神社に落書き、旅館に逆ギレ…まだ増える迷惑外国人観光客 日本を守る秘策とは
外国人旅行者の質が低下している
さて、動機は「安いから」であっても、訪日外国人が増えることを、私たちは歓迎すべきなのだろうか。必ずしもそうだとはいえないのは、外国人によるトラブルが激増しているからである。
たとえば、日本の伝統や文化への敬意が欠如している事例が多い。神社仏閣なら、神聖な場で大声で騒ぐ、鳥居で懸垂する、落書きする、庭のコケを踏みつける、そこら中にごみを捨てる、立ち入り禁止エリアに堂々と入る……と枚挙にいとまがない。こうした行為からは、日本の文化への敬意がまったく感じられない。そもそも、日本の文化について、一定程度の下調べをしてきたとも思えない。
新幹線などの車内で、ほかの人が予約している場所に大量の荷物を置く、という話もよく聞く。水洗トイレになんでも流して壊してしまう、というケースも多いらしい。また、1泊2食付きだった旅館が食事の提供をやめるケースが増えているという。伝統的な和食を出されても食べられずに残す外国人が多いそうで、そこまではまだわかるが、食べていないのに金をとるな、というクレームにつながるのだという。
いま挙げた事例は、外国人旅行者による迷惑行為の、ほんの一部にすぎない。文化的背景が異なる人たちが多方面から押し寄せれば、こうした問題は避けられないものだが、一つ指摘しておきたいのは、質の悪い外国人が増えているという点である。訪日する外国人の質を日本側が選択することはできないが、円安による割安感だけが理由で訪日する人が増えれば、外国人旅行者の質が相対的に低下するのは避けられない。
外国人観光客に応分の負担をしてもらうべき
だから、現在のインバウンドの増加は、とてもではないが手放しではよろこべない。黙っていても外国人が押し寄せる現状では、日本側も日本の魅力をいかに増し、磨き、外国人にPRするかという努力をしない。
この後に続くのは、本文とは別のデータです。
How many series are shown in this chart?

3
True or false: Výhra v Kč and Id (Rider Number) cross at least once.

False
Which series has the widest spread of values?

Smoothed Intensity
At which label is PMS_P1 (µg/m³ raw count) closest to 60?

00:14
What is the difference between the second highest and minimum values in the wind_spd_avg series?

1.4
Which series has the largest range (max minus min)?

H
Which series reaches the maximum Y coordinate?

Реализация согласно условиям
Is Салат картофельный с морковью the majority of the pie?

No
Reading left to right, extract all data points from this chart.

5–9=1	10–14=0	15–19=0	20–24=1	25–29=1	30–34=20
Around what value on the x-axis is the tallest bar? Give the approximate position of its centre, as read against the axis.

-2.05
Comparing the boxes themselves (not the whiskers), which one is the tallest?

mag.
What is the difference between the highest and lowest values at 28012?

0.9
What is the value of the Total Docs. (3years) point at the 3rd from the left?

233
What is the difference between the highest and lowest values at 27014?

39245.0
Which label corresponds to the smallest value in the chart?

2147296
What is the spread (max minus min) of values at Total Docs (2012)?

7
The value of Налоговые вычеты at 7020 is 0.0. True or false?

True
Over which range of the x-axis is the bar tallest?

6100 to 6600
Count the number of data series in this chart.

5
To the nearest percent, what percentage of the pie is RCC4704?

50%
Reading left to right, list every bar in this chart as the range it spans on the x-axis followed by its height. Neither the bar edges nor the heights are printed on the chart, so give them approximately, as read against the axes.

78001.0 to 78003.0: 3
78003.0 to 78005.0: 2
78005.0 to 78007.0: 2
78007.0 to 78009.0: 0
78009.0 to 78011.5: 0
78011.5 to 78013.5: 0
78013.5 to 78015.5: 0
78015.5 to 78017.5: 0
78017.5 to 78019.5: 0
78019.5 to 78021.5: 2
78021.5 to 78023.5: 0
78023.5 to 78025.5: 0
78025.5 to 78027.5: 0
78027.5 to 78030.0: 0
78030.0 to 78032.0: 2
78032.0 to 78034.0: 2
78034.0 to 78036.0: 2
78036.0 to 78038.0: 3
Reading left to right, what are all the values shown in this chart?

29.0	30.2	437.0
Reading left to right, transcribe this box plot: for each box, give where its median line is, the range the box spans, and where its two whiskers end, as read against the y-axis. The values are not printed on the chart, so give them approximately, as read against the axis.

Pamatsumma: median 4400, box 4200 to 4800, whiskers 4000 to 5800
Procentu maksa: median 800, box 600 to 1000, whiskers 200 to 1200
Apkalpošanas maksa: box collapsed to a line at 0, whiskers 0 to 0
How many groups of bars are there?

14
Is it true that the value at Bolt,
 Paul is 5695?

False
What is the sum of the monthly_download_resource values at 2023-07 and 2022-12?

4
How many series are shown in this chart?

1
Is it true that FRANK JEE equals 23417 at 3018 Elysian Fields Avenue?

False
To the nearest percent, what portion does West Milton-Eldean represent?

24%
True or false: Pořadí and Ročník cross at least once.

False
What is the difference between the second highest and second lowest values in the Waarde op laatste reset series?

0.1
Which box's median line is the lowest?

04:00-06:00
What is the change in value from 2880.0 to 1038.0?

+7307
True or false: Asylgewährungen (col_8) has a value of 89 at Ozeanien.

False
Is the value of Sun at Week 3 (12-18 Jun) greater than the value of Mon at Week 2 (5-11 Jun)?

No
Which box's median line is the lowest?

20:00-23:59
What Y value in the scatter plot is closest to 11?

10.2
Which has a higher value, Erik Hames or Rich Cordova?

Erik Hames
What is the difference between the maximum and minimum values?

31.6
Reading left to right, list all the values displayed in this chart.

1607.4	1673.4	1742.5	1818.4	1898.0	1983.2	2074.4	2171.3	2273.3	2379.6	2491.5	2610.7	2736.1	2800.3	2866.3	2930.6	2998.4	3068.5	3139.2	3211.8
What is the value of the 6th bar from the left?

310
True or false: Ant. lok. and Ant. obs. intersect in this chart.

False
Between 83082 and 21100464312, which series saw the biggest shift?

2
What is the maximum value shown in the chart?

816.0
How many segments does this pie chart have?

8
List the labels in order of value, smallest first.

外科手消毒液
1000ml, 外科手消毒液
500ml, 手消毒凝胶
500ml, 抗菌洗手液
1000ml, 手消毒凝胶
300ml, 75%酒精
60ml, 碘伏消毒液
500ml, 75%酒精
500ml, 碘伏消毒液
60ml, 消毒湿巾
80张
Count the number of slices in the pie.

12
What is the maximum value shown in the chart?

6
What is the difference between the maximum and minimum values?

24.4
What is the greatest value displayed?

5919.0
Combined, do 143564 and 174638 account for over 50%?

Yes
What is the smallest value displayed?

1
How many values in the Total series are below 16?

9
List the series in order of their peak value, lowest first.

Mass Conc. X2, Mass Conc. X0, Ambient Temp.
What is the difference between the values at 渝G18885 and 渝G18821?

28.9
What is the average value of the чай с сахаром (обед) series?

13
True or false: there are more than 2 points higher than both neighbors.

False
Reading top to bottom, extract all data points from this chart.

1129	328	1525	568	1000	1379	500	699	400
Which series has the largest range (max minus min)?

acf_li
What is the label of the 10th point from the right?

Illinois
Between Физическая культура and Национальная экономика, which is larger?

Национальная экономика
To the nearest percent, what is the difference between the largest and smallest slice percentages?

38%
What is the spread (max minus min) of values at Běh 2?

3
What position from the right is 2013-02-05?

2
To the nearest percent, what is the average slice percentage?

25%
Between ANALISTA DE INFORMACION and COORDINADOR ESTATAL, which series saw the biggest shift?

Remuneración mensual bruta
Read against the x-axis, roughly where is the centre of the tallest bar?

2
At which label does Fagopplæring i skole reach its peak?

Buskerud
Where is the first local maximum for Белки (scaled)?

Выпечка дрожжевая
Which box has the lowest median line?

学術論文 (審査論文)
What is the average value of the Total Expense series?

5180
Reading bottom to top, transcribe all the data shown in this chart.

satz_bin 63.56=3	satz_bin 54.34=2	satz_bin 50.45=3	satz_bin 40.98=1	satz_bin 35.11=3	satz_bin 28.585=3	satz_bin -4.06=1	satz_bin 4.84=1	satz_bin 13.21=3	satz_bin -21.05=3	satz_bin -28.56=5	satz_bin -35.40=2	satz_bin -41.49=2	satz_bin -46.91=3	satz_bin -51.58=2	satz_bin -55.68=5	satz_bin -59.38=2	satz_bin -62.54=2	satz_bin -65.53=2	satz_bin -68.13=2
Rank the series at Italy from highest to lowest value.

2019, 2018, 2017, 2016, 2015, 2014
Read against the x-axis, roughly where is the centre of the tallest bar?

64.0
だが、そうした努力を重ねていないと、いざ円高に振れたときに、外国人からそっぽを向かれてしまう。
とりあえずいま必要なのは、外国人が日本を訪れるハードルを若干高くすることだろう。すでに東京都、大阪府、京都府、金沢市、福岡県、長崎市などは宿泊税を導入しており、今後、外国人に人気の温泉旅館が多い県や市も、本格的に導入するという。ただ、これらは日本人も外国人も等しく負担するものだ。加えて、外国人だけを対象にした課税を考えてもいいのではないだろうか。
たとえば、先に挙げた寺社仏閣や城をはじめ文化財や史跡などは、維持するために多額の費用がかかり、多くの場合、そこには日本国民の税金も投入されている。それを外国人にも負担してもらうのである。外国人から多く徴収するというと、外国人差別だという議論になりがちだが、それは違う。外国人にも日本の名所を訪れる以上は、その保存や維持のための費用を応分に負担してもらう、ということにすぎない。
昨年6月、兵庫県姫路市の清元秀泰市長が、「姫路城の入場料は外国人には30ドル(4,000円台)払ってもらう」と発言し、議論百出となった。結果的に、現行の1,000円を来年3月から姫路市民以外にかぎって2,500円に値上げする、という話に落ち着いたが、外国人だけ4,000円超にしてもよかったし、それがモデルケースになればなおよかったと思う。
そうすることで、観光資源の維持や管理のための費用を捻出するとともに、割安だというだけの理由で日本を訪れる外国人観光客を一定程度排除する。その結果、「訪日外客数」が減るなら、むしり好都合だ。また増やしたいなら、今度こそは日本の魅力を高め、本質を理解してもらえるPRをし、高くても日本を選ぶ観光客を増やせばいい。
簡単ではないのはわかっている。しかし、外国人観光客の質を高める努力をしないかぎり、現在のオーバーツーリズム問題が解決に向かうことはないだろう。